§ Work to do:
1. In the code diff, what is the default value of the new `track_ids` option?
2. Retype the code diff between "pool.threads = try" and "join all threads.", inclusive.

-------- Text extract --------

Zcu: introduce PerThread and pass to all the functions

lib/std/Thread/Pool.zig

@@ -9,17 +9,19 @@ run_queue: RunQueue = .{},
 is_running: bool = true,
 allocator: std.mem.Allocator,
 threads: []std.Thread,
+ids: std.AutoArrayHashMapUnmanaged(std.Thread.Id, void),
 
 const RunQueue = std.SinglyLinkedList(Runnable);
 const Runnable = struct {
     runFn: RunProto,
 };
 
-const RunProto = *const fn (*Runnable) void;
+const RunProto = *const fn (*Runnable, id: ?usize) void;
 
 pub const Options = struct {
     allocator: std.mem.Allocator,
     n_jobs: ?u32 = null,
+    track_ids: bool = false,
 };
 
 pub fn init(pool: *Pool, options: Options) !void {
@@ -28,6 +30,7 @@ pub fn init(pool: *Pool, options: Options) !void {
     pool.* = .{
         .allocator = allocator,
         .threads = &[_]std.Thread{},
+        .ids = .{},
     };
 
     if (builtin.single_threaded) {
@@ -35,6 +38,10 @@ pub fn init(pool: *Pool, options: Options) !void {
     }
 
     const thread_count = options.n_jobs orelse @max(1, std.Thread.getCpuCount() catch 1);
+    if (options.track_ids) {
+        try pool.ids.ensureTotalCapacity(allocator, 1 + thread_count);
+        pool.ids.putAssumeCapacityNoClobber(std.Thread.getCurrentId(), {});
+    }
 
     // kill and join any threads we spawned and free memory on error.
     pool.threads = try allocator.alloc(std.Thread, thread_count);
@@ -49,6 +56,7 @@ pub fn init(pool: *Pool, options: Options) !void {
 
 pub fn deinit(pool: *Pool) void {
     pool.join(pool.threads.len); // kill and join all threads.
+    pool.ids.deinit(pool.allocator);
     pool.* = undefined;
 }
 
@@ -96,7 +104,7 @@ pub fn spawnWg(pool: *Pool, wait_group: *WaitGroup, comptime func: anytype, args
         run_node: RunQueue.Node = .{ .data = .{ .runFn = runFn } },
         wait_group: *WaitGroup,
 
-        fn runFn(runnable: *Runnable) void {
+        fn runFn(runnable: *Runnable, _: ?usize) void {
             const run_node: *RunQueue.Node = @fieldParentPtr("data", runnable);
             const closure: *@This() = @alignCast(@fieldParentPtr("run_node", run_node));
             @call(.auto, func, closure.arguments);
@@ -134,6 +142,70 @@ pub fn spawnWg(pool: *Pool, wait_group: *WaitGroup, comptime func: anytype, args
     pool.cond.signal();
 }
 
+/// Runs `func` in the thread pool, calling `WaitGroup.start` beforehand, and
+/// `WaitGroup.finish` after it returns.

-------- Stored data --------

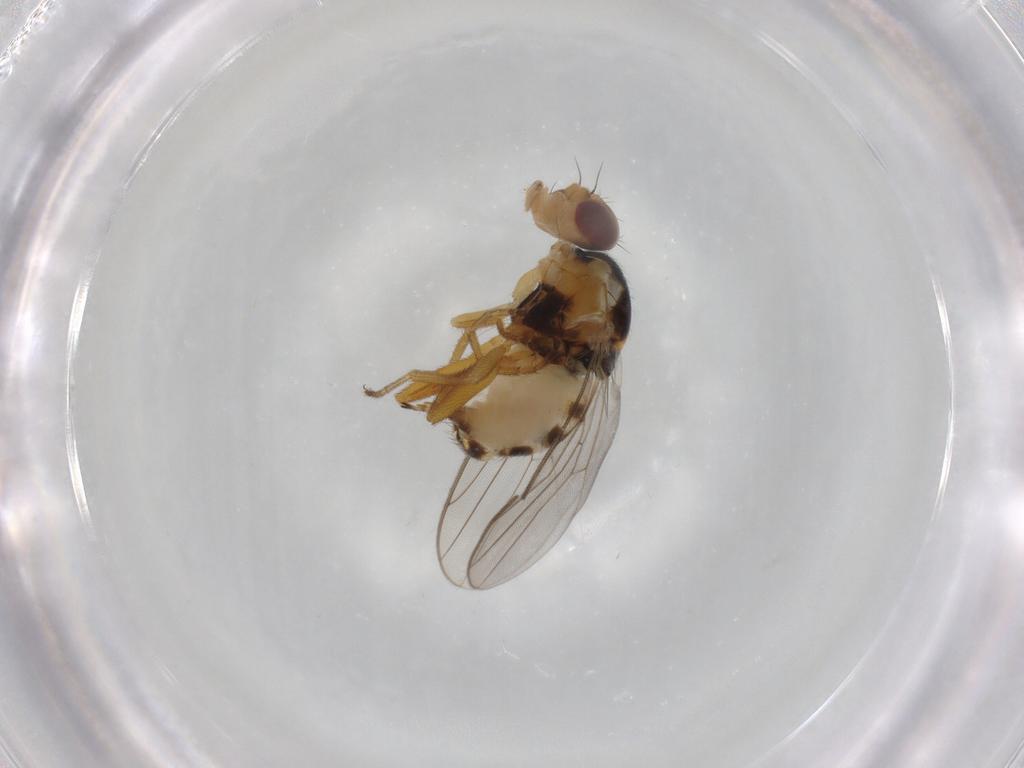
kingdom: Animalia
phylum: Arthropoda
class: Insecta
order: Diptera
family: Chloropidae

--------

§ Full solutions:
1. `false`

2.
pool.threads = try allocator.alloc(std.Thread, thread_count);
@@ -49,6 +56,7 @@ pub fn init(pool: *Pool, options: Options) !void {
 
 pub fn deinit(pool: *Pool) void {
     pool.join(pool.threads.len); // kill and join all threads.